Problem 1: Copy the records below line for line, from the kingdom line through the common name line, and leave out the pictures.

start Reading text

Two years later, in 1916, as a result of a meeting with Felix Frankfurter, who became a lifelong friend, Laski accepted a post as instructor in history at Harvard University. For the next four years, Laski was a stimulating teacher and a lively member of the Harvard intellectual community. He wrote several books during this period, including Authority in the Modern State (1919) and The Foundations of Sovereignty, and Other Essays (1921); in these works he argued against the myth of the sovereign, omnicompetent state and defended the doctrine of political pluralism in a series of historical and analytical essays. The state, he maintained, is not the supreme association to whose will all other groups must bow, but is only one among many groups—corporations, unions, churches, societies of all kinds—with which it is engaged in a constant struggle for men’s loyalty and obedience. Laski’s pluralistic view of the state reflected the influence of Gierke, Maitland, and Figgis, as well as the antistatist and anti-idealist currents in political thought and action that were strong before and after World War I. Even at this period, Laski’s primary concern was with the freedom of workers’ organizations from control by the “sovereign state,” and in October 1919, he gave striking evidence of this concern by a public defense of the Boston policemen who were then engaged in a strike that had outraged the leaders of the community [see PLURALISM].
In 1920 Laski left Harvard and his many American friends, chief among whom was, perhaps, Justice Oliver Wendell Holmes, with whom he maintained close touch until Holmes’s death. Laski accepted a post at the London School of Economics and Political Science, where, in 1926, he succeeded Graham Wallas as professor of political science. Laski taught at the School until his death 24 years later; he was so well known and so influential among students that his name and the London School became almost synonymous terms in the minds of many people, especially of students from America and from Asia and Africa.
After his return to England, Laski became increasingly involved in politics and political discussions and in writing for the Nation. He was active in the election campaign of December 1923, which led to the first Labour minority government. Yet he found time for the teaching and counseling of students and for writing his most comprehensive study of politics, A Grammar of Politics (1925). In this work he moved away from his earlier pluralism and adopted a position that might be called “socialized Benthamism.” He now accepted the view he had previously rejected, that the state was “the fundamental instrument of society,” and he argued that its purpose was to “satisfy, or organize the satisfaction of, the wants of men on the largest possible scale.” Yet he indicated that he retained a good deal of suspicion of political power by advocating a large measure of decentralization, consultation with organized groups, and restraints on governmental action. This suspicion of state power reflected his belief that in practice its incidence was heavily weighted in favor of the interests of the wealthy and powerful members of society. Laski, now committed to a democratic or Fabian socialism, urged that political democracy was virtually meaningless unless it led forward to “economic democracy” or socialism [seeEconomic Thought, article onSocialist Thought].

end Reading text
start Source data

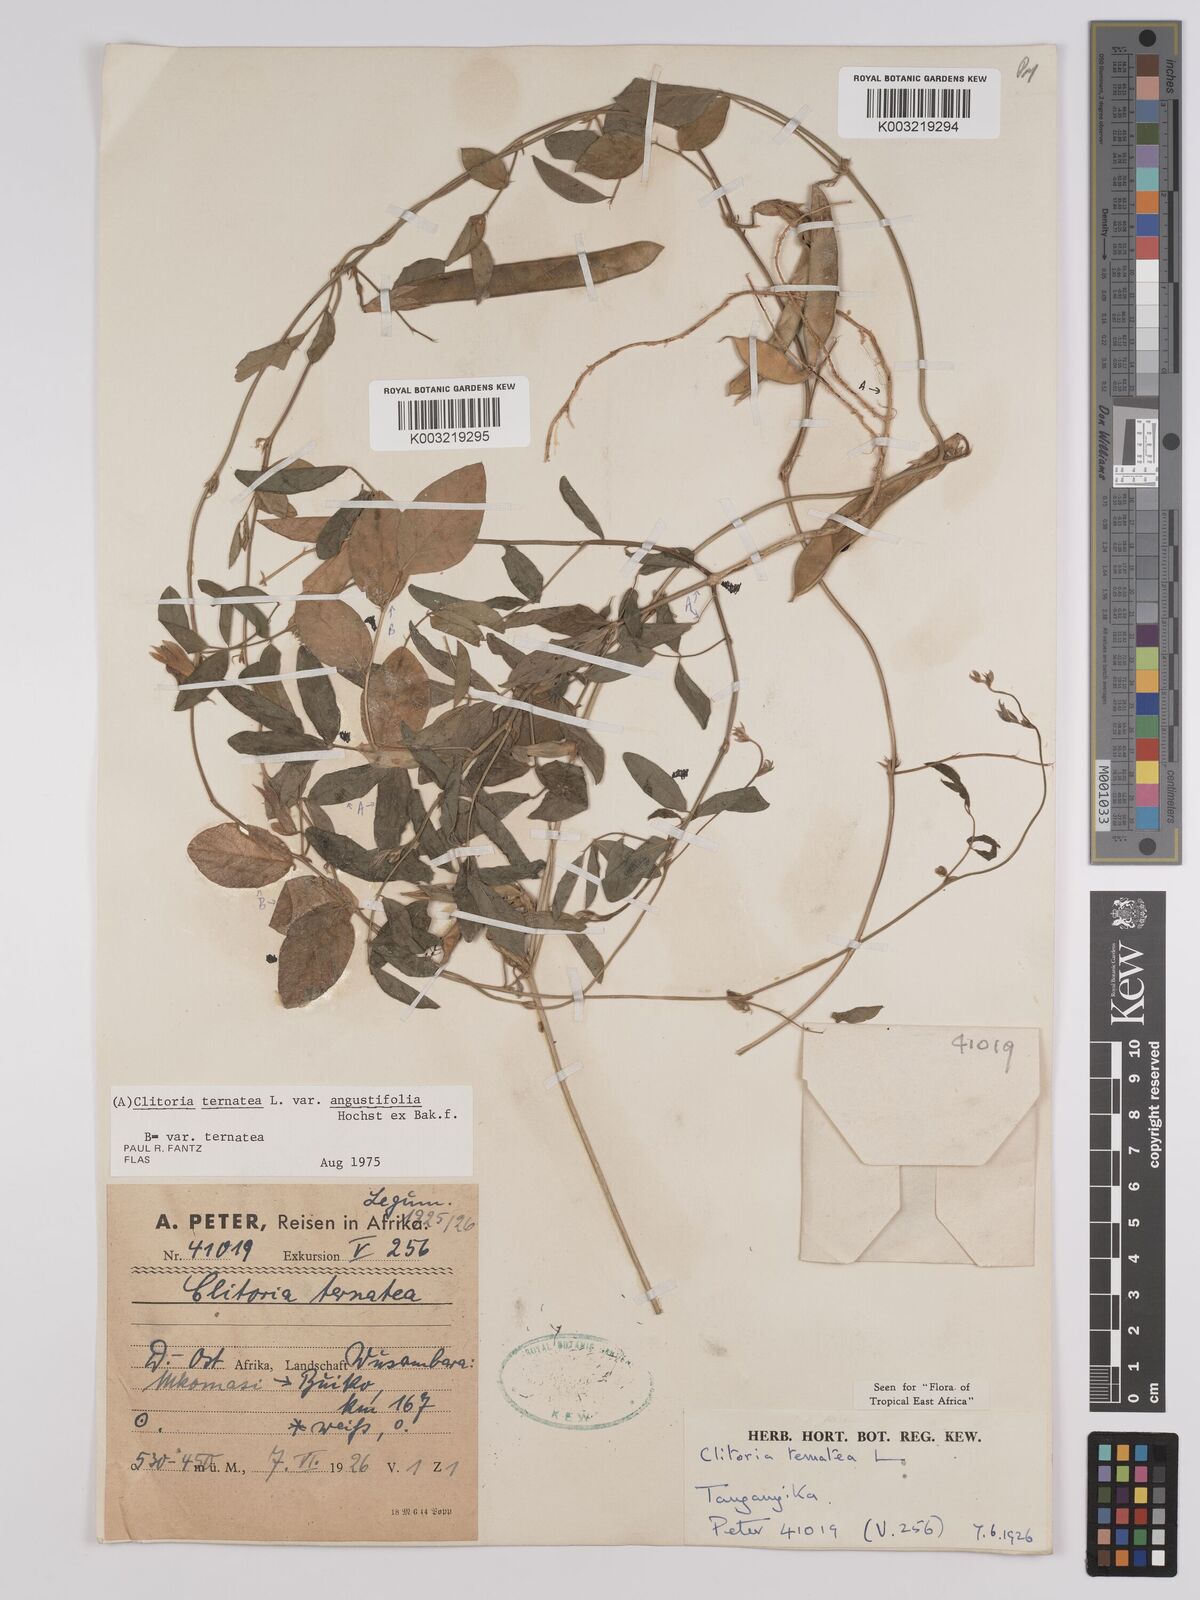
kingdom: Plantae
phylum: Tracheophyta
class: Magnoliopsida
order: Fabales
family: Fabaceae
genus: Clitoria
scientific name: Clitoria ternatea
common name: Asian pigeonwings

end Source data

Problem 2: List every book by Laski that the passage about him names, with the year it gives for each.

Exercise result 1:
kingdom: Plantae
phylum: Tracheophyta
class: Magnoliopsida
order: Fabales
family: Fabaceae
genus: Clitoria
scientific name: Clitoria ternatea
common name: Asian pigeonwings

Exercise result 2:
Authority in the Modern State (1919)
The Foundations of Sovereignty, and Other Essays (1921)
A Grammar of Politics (1925)